**Given text:**
New restaurant puts focus on creativity, collaboration

It may sound like it’s named after the 1970s video game, but House of Pong Seafood & Grill is actually named after a local family.

The Claremont eatery, which opened its doors in December, is co-owned by brother and sister Calvin and Kaman Pong. It’s not easy working with a sibling, but Mr. Pong said they make it work.

“It’s yin-yang. What I’m good at, she’s okay at. What I’m bad at, she’s good at,” he said. “I’m the more passionate chef when it comes to creating dishes, and she’s the more stable chef. It’s creativity versus consistency.”

Opening their own restaurant is a big move for the Pongs, but it’s something they have been working toward their whole lives.

Born in Hong Kong, they moved to the United States as kids. Calvin, then in third grade, was enrolled in Mountain View Elementary School and continued through El Roble Intermediate and Claremont High School.

The elder Mr. and Ms. Pong made their living running restaurants, so it was natural for the siblings to gravitate to the food industry.

Mr. Pong got his start at 18 when he became a host and then manager at a Denny’s restaurant. When when he was 20, his family bought CK Café, a coffee shop in the Claremont Village, and he dove headlong into running the business.

Mr. Pong got his first kitchen experience at Benihana where he was trained as a teppanyaki chef. He honed his knife skills further while working as a sushi chef for an array of local Japanese restaurants.

Ms. Pong has taken a more stable path, serving as chef at the Shogun Restaurant in La Verne for the last seven years. At House of Pong, she runs the kitchen while her brother works the front of the house. The entrepreneurs’ facility with Japanese cuisine has served them well.

“Japanese food is all about presentation and taste,” Mr. Pong said.

Both are evident in House of Pong’s crab fried rice. It’s prepared to resemble a live crustacean, with heaped crab-fried rice for the body, fish roe-legs and real crab claws as pincers.

When it came to devising House of Pong’s menu, Mr. Pong drew from his sense of fun—an appetizer of mozzarella sticks covered with flaming hot Cheetos, anyone?—as well as his travels.

The ceviche with chips appetizer, which is $5 during happy hour, was inspired by a trip to Tijuana. After visiting Boston, Mr. Pong added a lobster chowder to the menu.

House of Pong’s menu is Asian-fusion. While the term sounds trendy, it is the very definition of Hong Kong cuisine. Its biggest culinary influence is Chinese cuisine, because it was a British colony for so long, the people of Hong Kong also have a taste for European food.

Meals in Hong Kong generally include rice or noodles, and both are available in profusion at House of Pong. These are rice bowls—accompanied by grilled tofu, chicken, panko-breaded swai fish, grilled salmon, ahi tuna, grilled steak or pepper steak—and concoctions featuring udon and ramen noodles.

The menu is sizable, featuring more than 30 appetizers alone, and even larger when you count House of Pong’s many off-menu items. Here’s a tip. If you’re feeling adventurous, pose this question to your server: “Do you have anything new or special today?”

**How to complete this task:**
According to the restaurant article, why do the people of Hong Kong also have a taste for European food? Answer in one to three sentences.

**Source material:**
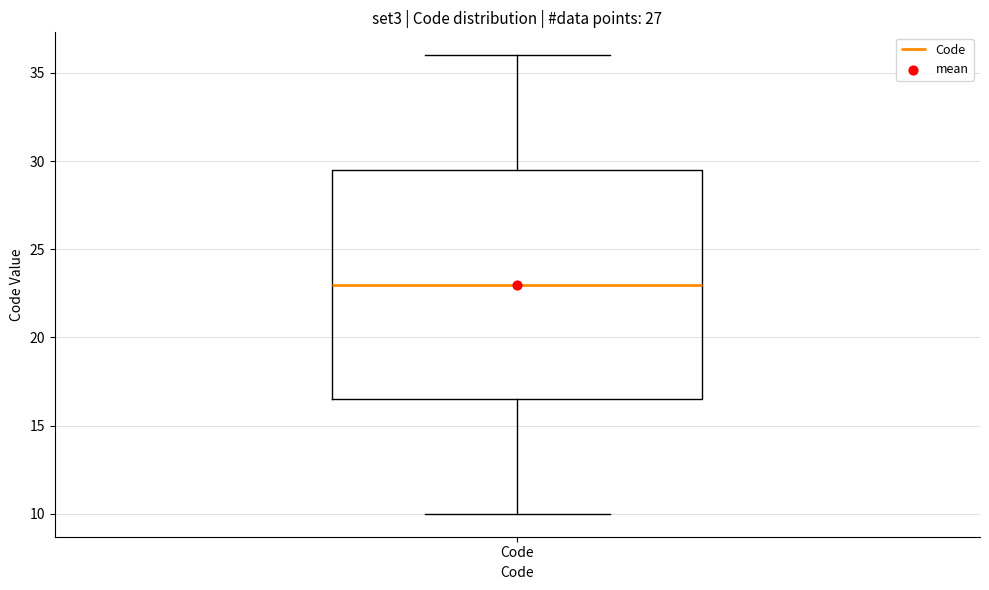

Where does the lower whisker of the box for Code end on the y-axis? The values are not printed on the chart, so give them approximately, as read against the axis.

10.0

**Result:**
Hong Kong was a British colony for a long time, so its people came to enjoy European food. Chinese cuisine remains the biggest influence on its food.